Your line of demarcation between faith and fact doesn't hold up in the real world. Faith's Venn diagram intersects reasonably with evidence and facts, and Science's diagram is filled with interpretations and both presuppositional and evidentiary beliefs.

> You're making a positive claim, namely that god spoke through the bush, and the only evidence I have for it is stories about it. We don't have any good reason to suspect that the entirety of the laws of nature were suspended so that a diety could speak through a bush.
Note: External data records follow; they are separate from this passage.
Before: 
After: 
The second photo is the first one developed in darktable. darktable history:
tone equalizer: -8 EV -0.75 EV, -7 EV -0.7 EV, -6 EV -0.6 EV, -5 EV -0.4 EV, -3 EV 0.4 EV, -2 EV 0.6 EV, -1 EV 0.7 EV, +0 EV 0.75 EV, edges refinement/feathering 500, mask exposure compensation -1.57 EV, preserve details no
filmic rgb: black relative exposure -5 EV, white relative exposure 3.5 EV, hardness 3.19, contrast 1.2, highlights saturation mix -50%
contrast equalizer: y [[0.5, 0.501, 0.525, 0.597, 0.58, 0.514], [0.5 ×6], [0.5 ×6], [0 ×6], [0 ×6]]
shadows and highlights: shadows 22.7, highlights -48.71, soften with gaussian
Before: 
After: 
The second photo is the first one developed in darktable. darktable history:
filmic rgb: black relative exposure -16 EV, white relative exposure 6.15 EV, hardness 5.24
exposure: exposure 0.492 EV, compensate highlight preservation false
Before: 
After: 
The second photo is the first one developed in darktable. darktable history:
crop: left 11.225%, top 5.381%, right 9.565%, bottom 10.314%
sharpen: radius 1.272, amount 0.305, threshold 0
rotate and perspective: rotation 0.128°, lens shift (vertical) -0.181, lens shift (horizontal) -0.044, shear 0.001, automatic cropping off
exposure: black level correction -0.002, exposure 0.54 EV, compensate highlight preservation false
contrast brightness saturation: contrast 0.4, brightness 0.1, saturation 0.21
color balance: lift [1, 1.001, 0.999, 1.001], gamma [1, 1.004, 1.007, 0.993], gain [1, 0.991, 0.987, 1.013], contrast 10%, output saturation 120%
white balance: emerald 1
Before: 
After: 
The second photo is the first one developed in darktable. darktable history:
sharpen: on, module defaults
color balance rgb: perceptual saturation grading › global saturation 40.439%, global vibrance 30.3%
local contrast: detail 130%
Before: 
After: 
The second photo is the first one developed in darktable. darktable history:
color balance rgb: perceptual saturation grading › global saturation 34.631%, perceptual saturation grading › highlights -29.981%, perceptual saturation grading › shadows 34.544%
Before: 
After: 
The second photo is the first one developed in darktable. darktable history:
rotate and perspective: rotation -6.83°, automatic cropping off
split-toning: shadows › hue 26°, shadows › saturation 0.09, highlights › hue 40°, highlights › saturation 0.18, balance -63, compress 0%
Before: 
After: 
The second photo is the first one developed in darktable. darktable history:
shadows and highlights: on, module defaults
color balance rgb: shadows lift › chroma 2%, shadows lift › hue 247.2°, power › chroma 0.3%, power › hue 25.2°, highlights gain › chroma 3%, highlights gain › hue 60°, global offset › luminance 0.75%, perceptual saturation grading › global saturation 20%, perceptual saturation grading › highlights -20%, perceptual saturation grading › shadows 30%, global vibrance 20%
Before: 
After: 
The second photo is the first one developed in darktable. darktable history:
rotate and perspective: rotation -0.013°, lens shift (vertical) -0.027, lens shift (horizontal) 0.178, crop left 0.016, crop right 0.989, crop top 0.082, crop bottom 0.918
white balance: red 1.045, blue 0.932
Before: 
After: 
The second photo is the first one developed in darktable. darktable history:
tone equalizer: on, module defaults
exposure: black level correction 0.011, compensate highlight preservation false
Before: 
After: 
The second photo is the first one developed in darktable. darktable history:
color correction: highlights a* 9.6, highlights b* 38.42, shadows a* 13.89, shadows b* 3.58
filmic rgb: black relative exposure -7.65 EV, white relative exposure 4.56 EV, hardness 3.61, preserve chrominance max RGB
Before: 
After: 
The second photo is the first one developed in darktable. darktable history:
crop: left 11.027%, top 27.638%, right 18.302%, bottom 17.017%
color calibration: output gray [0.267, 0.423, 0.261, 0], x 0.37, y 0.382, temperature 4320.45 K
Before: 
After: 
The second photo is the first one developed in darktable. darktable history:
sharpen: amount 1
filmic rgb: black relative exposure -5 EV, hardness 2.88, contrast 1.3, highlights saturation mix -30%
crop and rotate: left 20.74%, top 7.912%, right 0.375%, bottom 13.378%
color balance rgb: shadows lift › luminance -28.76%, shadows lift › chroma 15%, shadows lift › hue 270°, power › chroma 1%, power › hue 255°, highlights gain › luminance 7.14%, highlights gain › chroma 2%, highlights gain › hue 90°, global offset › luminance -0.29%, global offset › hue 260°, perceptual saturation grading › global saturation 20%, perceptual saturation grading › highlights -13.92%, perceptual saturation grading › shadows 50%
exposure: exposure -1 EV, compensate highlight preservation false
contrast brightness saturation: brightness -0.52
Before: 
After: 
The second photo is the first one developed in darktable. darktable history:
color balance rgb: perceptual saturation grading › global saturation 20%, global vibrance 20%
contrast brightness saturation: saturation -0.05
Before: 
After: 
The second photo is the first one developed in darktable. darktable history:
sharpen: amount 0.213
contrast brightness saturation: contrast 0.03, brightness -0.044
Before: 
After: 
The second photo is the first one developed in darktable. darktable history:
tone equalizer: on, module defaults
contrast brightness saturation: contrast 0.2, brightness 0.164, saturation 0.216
I would not expect God speaking through a bush to leave behind evidence to mark its occurrence, any more than the rainbow I saw two nights ago did. The only way you can know that the rainbow was there is by anecdotes and what you interpret to be a reliable consensus of those anecdotes. But there is no reason to believe "the entirety of the laws of nature were suspended so that a deity could speak through a bush." It may not even have been what we call "real fire," and so there's no reason to have suspended any laws for God's presence to inhabit a physical entity.

> All available evidence points at the supernatural, assuming it exists, not making itself evident, so therefore I say I have evidence that the supernatural is a claim without evidence.

This is simply untrue. There are so many stories of people experiencing supernatural beings, and of people witnessing supernatural events that the evidence is plentiful that a deity has made himself evident. While modern skeptics, such as yourself, blow these all off as the rantings of idiots and the superstitions of the ignorant, perhaps it is you who is ignoring the evidence to fit your belief system than it is the supernaturalists concocting a false reality.